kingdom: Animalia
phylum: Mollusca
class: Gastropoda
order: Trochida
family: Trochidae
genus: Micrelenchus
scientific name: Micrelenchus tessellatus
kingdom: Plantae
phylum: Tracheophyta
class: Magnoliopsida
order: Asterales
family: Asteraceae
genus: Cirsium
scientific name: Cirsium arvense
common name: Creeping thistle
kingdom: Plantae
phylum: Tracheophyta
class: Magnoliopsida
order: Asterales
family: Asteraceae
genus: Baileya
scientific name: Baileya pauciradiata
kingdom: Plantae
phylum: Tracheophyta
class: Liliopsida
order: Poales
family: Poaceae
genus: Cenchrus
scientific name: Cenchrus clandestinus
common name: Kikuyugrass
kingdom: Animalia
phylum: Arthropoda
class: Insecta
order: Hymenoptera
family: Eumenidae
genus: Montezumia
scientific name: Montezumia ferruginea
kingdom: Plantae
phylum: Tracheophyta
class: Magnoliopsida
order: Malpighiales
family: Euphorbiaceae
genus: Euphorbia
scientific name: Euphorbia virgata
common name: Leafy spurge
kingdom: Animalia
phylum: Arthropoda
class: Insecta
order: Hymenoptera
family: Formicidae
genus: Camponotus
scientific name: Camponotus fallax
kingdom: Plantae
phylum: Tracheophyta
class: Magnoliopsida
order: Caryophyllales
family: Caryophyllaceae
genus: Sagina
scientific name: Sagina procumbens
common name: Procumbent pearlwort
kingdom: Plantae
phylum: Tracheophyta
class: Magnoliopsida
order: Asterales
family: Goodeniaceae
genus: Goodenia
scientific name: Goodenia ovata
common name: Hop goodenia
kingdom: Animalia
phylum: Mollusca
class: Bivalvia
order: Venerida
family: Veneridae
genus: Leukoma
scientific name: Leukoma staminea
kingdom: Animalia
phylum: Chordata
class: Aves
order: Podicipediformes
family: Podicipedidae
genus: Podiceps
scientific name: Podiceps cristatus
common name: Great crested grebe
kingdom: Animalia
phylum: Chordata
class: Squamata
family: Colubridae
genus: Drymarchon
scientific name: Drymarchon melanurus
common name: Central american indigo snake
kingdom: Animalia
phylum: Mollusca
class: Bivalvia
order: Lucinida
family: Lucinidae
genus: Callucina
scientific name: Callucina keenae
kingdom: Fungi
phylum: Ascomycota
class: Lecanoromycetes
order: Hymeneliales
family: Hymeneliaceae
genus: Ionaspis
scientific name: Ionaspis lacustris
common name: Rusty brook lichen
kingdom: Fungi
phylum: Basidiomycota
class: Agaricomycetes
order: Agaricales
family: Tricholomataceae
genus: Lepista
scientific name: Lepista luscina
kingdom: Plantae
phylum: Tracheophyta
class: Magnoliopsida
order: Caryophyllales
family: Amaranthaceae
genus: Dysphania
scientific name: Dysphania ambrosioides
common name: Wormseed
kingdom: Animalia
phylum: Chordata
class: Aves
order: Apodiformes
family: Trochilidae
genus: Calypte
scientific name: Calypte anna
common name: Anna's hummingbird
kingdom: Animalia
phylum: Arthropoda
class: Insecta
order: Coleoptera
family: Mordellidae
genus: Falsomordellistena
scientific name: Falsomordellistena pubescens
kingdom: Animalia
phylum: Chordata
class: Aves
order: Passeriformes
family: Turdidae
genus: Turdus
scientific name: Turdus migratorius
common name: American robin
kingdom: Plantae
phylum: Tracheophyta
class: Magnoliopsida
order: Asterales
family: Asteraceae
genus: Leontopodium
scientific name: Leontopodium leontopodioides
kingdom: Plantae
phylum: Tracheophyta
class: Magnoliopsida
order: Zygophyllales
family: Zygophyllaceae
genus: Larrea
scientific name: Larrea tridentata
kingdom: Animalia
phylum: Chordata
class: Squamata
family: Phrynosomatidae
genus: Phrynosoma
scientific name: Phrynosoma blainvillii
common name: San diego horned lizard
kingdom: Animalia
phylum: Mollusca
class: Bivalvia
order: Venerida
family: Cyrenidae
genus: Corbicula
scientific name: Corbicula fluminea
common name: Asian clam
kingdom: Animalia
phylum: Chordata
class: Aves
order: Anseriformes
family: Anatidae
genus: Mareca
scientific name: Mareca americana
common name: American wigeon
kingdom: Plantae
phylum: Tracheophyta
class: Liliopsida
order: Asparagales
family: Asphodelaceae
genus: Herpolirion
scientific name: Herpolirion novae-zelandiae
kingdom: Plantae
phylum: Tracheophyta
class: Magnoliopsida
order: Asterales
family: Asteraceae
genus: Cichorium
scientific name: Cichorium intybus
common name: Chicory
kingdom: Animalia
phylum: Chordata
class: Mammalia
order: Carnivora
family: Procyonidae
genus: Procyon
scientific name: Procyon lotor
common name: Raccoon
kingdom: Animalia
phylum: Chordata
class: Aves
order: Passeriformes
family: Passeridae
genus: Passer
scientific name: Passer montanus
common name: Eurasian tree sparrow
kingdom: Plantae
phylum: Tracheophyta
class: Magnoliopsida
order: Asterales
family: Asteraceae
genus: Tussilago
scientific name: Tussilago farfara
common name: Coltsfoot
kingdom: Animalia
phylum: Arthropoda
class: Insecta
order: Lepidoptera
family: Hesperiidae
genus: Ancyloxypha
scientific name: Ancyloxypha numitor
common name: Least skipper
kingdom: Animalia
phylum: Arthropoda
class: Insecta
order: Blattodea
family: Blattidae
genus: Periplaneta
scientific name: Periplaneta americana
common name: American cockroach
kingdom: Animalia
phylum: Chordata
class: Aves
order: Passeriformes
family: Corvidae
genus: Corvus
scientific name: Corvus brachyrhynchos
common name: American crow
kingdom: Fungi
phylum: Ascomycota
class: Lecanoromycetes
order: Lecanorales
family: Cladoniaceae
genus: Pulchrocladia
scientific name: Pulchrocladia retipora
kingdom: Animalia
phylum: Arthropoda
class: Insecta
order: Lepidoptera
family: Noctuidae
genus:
★ ★ ★ ★
**WORK TO COMPLETE**
Please take everything from the line with "genus: Tussilago" down to the line with "scientific name: Periplaneta americana" and write those lines again, swapping "phylum" for "division" and leaving all else as it is.

**EXERCISE ANSWER**
genus: Tussilago
scientific name: Tussilago farfara
common name: Coltsfoot
kingdom: Animalia
division: Arthropoda
class: Insecta
order: Lepidoptera
family: Hesperiidae
genus: Ancyloxypha
scientific name: Ancyloxypha numitor
common name: Least skipper
kingdom: Animalia
division: Arthropoda
class: Insecta
order: Blattodea
family: Blattidae
genus: Periplaneta
scientific name: Periplaneta americana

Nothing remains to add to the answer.